▸ **Supplied records**
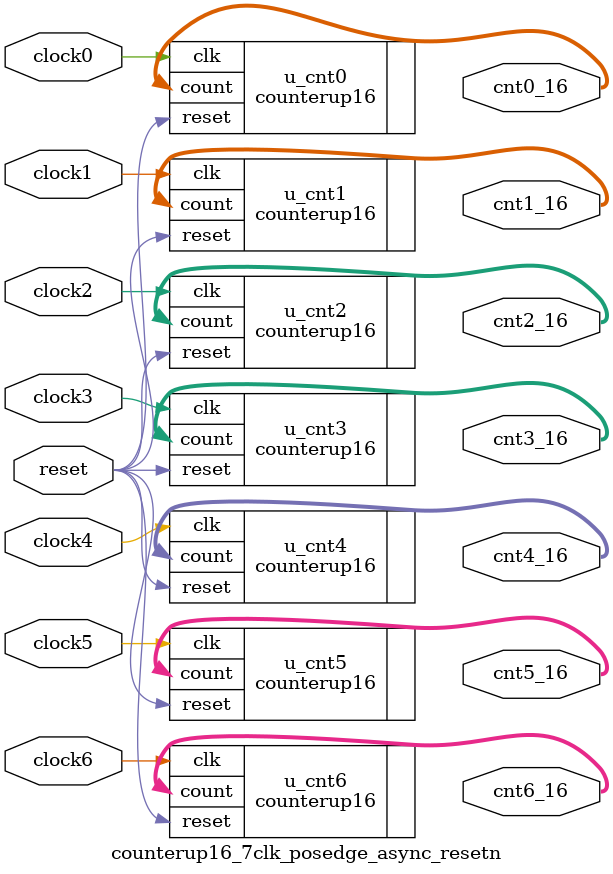
<source format=v>

module counterup16_7clk_posedge_async_resetn (clock0, clock1, clock2, clock3, clock4, clock5, clock6, reset, cnt0_16, cnt1_16, cnt2_16, cnt3_16, cnt4_16,cnt5_16,cnt6_16);
	input clock0, clock1, clock2, clock3, clock4, clock5, clock6;
	input reset;
	output [15:0] cnt0_16;
	output [15:0] cnt1_16;
	output [15:0] cnt2_16;
	output [15:0] cnt3_16;
	output [15:0] cnt4_16;
	output [15:0] cnt5_16;
	output [15:0] cnt6_16;

	counterup16 u_cnt0(.clk(clock0), .reset(reset), .count(cnt0_16));
	counterup16 u_cnt1(.clk(clock1), .reset(reset), .count(cnt1_16));
	counterup16 u_cnt2(.clk(clock2), .reset(reset), .count(cnt2_16));
	counterup16 u_cnt3(.clk(clock3), .reset(reset), .count(cnt3_16));
	counterup16 u_cnt4(.clk(clock4), .reset(reset), .count(cnt4_16));
	counterup16 u_cnt5(.clk(clock5), .reset(reset), .count(cnt5_16));
	counterup16 u_cnt6(.clk(clock6), .reset(reset), .count(cnt6_16));
endmodule 

</source>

▸ **Exercise aim**
Where does the string "output" appear in the records? Copy every line that holds it.

▸ **Solution for this task**
	output [15:0] cnt0_16;
	output [15:0] cnt1_16;
	output [15:0] cnt2_16;
	output [15:0] cnt3_16;
	output [15:0] cnt4_16;
	output [15:0] cnt5_16;
	output [15:0] cnt6_16;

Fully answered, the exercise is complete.